El caballero alzó la cabeza, apretó la mano contra la empuñadura de la espada.
—¡Exactamente así y no de otro modo! —dijo en voz alta—. Os apenan los niños, y vos mismo sois como niño en este mundo, señor mío. La tregua con Nilfgaard es cosa quebradiza como cáscara de huevo, si no hoy, mañana puede comenzar de nuevo la guerra, y en la guerra puede suceder de todo. Si nos vencieran, ¿qué pensáis que nos puede pasar? Yo os lo diré: saldrán de los bosques entonces los comandos de los elfos, saldrán en número y fuerza, y estos leales se les unirán al punto. Esos vuestros leales enanos, vuestros medianos amigables, ¿hablarán, pensáis, de paz, de reconciliación? No, señor. Ellos habrán de sacarnos las tripas, mano a mano con Nilfgaard, nos ajustarán las cuentas.
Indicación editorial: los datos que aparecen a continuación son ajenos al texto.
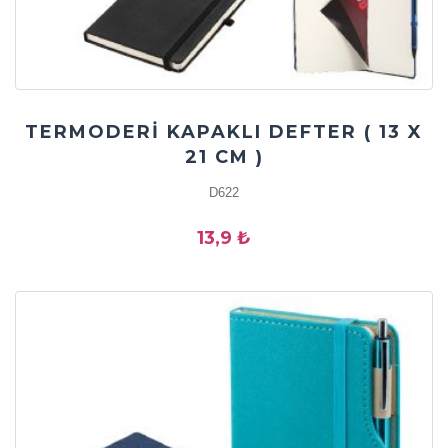
TERMODERİ KAPAKLI DEFTER ( 13 X
21 CM )
D622
13,9 ₺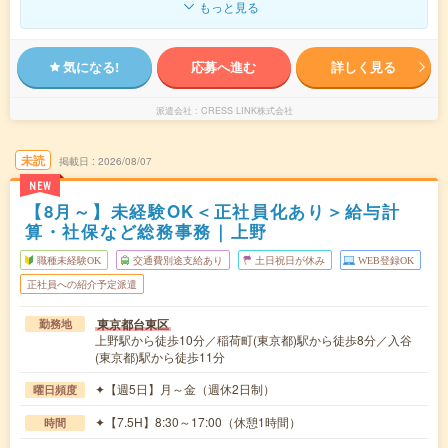
もっと見る
気になる!
応募へ進む
詳しく見る
派遣会社
CRESS LINK株式会社
未読
掲載日
2026/08/07
NEW
【8月～】未経験OK＜正社員化あり＞給与計
算・社保など総務事務｜上野
職種未経験OK
交通費別途支給あり
土日祝日が休み
WEB登録OK
正社員への紹介予定派遣
東京都台東区
勤務地
上野駅から徒歩10分／稲荷町(東京都)駅から徒歩8分／入谷
(東京都)駅から徒歩11分
✦【週5日】月～金（週休2日制）
曜日頻度
✦【7.5H】8:30～17:00（休憩1時間）
時間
Y nos ahogarán en el mar, como prometen. ¡No hay una tercera vía!
Las puertas de la barraca chirriaron, apareció un soldado con un delantal sanguinolento.
—Perdonar que os moleste. —Carraspeó—. ¿Cuál de vuesas mercedes trajo acá la hembra enferma?
—Yo —dijo el brujo—. ¿Qué ha pasado?
—Venir, por favor.
Salieron al aire libre.
—Mal, señor, le va —dijo el soldado apuntando a Triss—. Dile orujo con pimienta y salitre, pero no ayudó. No mucho...
Geralt no comentó porque no había qué comentar. La hechicera, doblada y encogida, atestiguaba palpablemente que el orujo con pimienta y salitre no era lo que su estómago podía soportar.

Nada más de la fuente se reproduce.